:: Text for analysis ::

Selfing DNA prevents genomes from mixing
Genomes of multicellular organisms are one of the greatest mysteries of biology. The more is discovered about them, the more questions are to be answered. One of such questions is connected with the size of a genome. As is known since the middle of the 20th century, the level of organization of an organism does not depend on the genome size, i.e., on the amount of DNA in the nucleus of a cell. Sometimes, a primitive organism contains much more DNA than a mammal. For example, the genome of certain amoebas is 200 times as large as that of humans. The nature of this phenomenon has been understood very recently. The most part of DNA does not contain any of protein-coding genes. Because of its unclear function, it is called the selfing or junk DNA, which is somewhat abusive. Its share in genomes of some species riches 95% (in human genome, its content is 75%). The selfing DNA can hardly serve as a material for evolution: it is so unstable that has no time to develop into a functional structure. However, as long as each species has its specific junk DNA, it must serve for something.
Different scientists tried to find an explanation for the biological purpose of the selfing DNA. About fifteen hypotheses were offered, and most of them turned to be invalid. In Russia, this problem has been studied for many years by doctor of biological sciences Aleksei Akifyev and his colleagues. The scientists believe that an actual function of the selfing DNA stands behind a phenomenon known for already 100 years and called the chromatin diminution. This is a key term in this context, let us remember it. The chromatin diminution is the elimination of an inactive chromatin from a genome. Some multicellular animals, such as ascarids and small crustaceans Cyclopoida, lose an important part of their chromosomal DNA at the early stages of embryogenesis. The diminution normally takes place in cells that are to build the body and never occurs in developmental precursors of germ cells. The latter still have all their selfing DNA. Apparently, these are the cells, in which the selfing DNA is functionally significant. The scientists have revealed that the selfing DNA prevents the confusion of closely related species.

:::
:: Records supplied ::

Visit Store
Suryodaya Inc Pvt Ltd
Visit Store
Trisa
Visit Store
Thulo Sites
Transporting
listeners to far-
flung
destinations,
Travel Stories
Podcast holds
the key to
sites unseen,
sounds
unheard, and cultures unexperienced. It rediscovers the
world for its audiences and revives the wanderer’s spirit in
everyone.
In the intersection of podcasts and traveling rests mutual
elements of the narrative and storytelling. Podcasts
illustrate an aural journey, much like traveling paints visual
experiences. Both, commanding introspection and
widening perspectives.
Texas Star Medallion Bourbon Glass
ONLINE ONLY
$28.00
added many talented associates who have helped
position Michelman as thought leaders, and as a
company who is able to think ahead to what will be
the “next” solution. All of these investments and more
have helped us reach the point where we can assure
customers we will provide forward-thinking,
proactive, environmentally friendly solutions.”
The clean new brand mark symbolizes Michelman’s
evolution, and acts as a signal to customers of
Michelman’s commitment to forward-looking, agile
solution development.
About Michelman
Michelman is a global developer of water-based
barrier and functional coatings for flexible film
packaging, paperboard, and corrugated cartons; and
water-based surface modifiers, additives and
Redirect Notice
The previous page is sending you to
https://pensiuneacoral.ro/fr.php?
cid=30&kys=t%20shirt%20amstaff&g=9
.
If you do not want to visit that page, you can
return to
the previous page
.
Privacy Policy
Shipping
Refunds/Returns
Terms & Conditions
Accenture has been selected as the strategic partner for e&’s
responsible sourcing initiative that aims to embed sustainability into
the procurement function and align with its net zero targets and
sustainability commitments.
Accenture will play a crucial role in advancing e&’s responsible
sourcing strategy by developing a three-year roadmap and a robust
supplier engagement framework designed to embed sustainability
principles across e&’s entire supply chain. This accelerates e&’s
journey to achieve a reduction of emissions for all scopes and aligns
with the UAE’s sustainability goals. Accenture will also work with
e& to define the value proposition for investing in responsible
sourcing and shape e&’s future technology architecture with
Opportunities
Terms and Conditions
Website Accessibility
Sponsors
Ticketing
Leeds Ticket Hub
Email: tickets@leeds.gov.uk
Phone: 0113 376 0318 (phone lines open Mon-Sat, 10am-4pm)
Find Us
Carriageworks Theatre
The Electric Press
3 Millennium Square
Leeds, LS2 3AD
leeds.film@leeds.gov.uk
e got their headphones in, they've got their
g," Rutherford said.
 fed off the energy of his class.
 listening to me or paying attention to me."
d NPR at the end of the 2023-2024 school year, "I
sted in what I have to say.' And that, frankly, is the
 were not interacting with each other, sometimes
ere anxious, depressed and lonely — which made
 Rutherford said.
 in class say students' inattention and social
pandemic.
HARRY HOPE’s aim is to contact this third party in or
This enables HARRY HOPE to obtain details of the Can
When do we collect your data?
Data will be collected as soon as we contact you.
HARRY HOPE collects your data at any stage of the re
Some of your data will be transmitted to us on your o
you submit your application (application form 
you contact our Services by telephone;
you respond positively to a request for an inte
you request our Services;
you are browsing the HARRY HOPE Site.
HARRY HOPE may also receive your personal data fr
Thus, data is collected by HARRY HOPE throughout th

:::
:: Records supplied ::

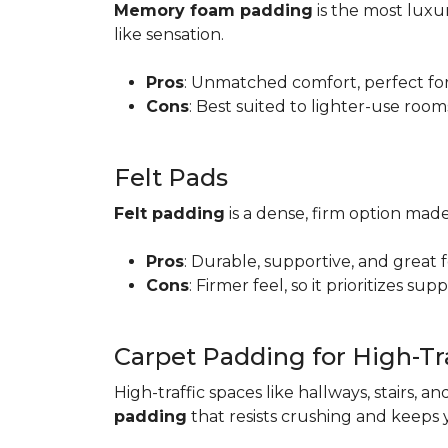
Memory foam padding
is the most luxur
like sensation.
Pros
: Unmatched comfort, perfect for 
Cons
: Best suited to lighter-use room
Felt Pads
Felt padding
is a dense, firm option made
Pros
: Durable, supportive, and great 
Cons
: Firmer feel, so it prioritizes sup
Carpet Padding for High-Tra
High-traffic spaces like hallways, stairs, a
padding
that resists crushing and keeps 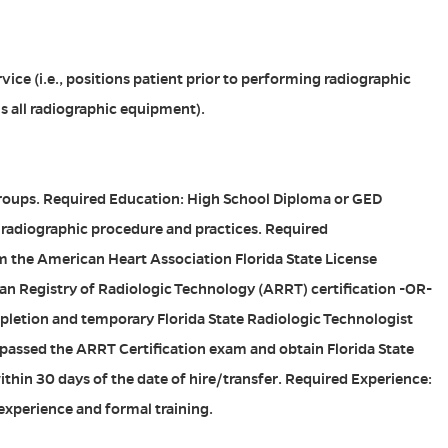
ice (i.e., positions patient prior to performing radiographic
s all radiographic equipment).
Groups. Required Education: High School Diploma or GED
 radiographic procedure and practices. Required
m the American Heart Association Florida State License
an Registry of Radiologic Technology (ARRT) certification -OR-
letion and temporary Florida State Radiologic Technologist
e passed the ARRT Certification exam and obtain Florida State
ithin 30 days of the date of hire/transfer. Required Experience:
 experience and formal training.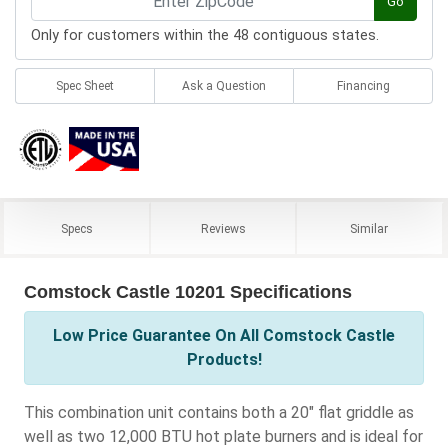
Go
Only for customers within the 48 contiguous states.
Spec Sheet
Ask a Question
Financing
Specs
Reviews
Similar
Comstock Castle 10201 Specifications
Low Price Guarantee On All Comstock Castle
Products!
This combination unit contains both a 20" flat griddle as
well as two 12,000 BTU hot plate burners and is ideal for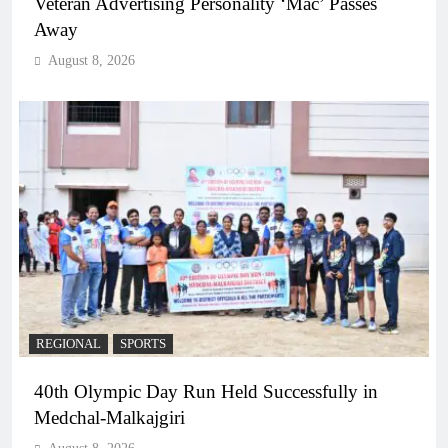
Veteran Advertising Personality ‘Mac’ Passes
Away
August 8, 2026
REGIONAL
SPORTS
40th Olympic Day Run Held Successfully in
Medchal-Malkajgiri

:::

Task brief -> Copy out the full text on selfing DNA, word for word.

Your response ->
Selfing DNA prevents genomes from mixing
Genomes of multicellular organisms are one of the greatest mysteries of biology. The more is discovered about them, the more questions are to be answered. One of such questions is connected with the size of a genome. As is known since the middle of the 20th century, the level of organization of an organism does not depend on the genome size, i.e., on the amount of DNA in the nucleus of a cell. Sometimes, a primitive organism contains much more DNA than a mammal. For example, the genome of certain amoebas is 200 times as large as that of humans. The nature of this phenomenon has been understood very recently. The most part of DNA does not contain any of protein-coding genes. Because of its unclear function, it is called the selfing or junk DNA, which is somewhat abusive. Its share in genomes of some species riches 95% (in human genome, its content is 75%). The selfing DNA can hardly serve as a material for evolution: it is so unstable that has no time to develop into a functional structure. However, as long as each species has its specific junk DNA, it must serve for something.
Different scientists tried to find an explanation for the biological purpose of the selfing DNA. About fifteen hypotheses were offered, and most of them turned to be invalid. In Russia, this problem has been studied for many years by doctor of biological sciences Aleksei Akifyev and his colleagues. The scientists believe that an actual function of the selfing DNA stands behind a phenomenon known for already 100 years and called the chromatin diminution. This is a key term in this context, let us remember it. The chromatin diminution is the elimination of an inactive chromatin from a genome. Some multicellular animals, such as ascarids and small crustaceans Cyclopoida, lose an important part of their chromosomal DNA at the early stages of embryogenesis. The diminution normally takes place in cells that are to build the body and never occurs in developmental precursors of germ cells. The latter still have all their selfing DNA. Apparently, these are the cells, in which the selfing DNA is functionally significant. The scientists have revealed that the selfing DNA prevents the confusion of closely related species.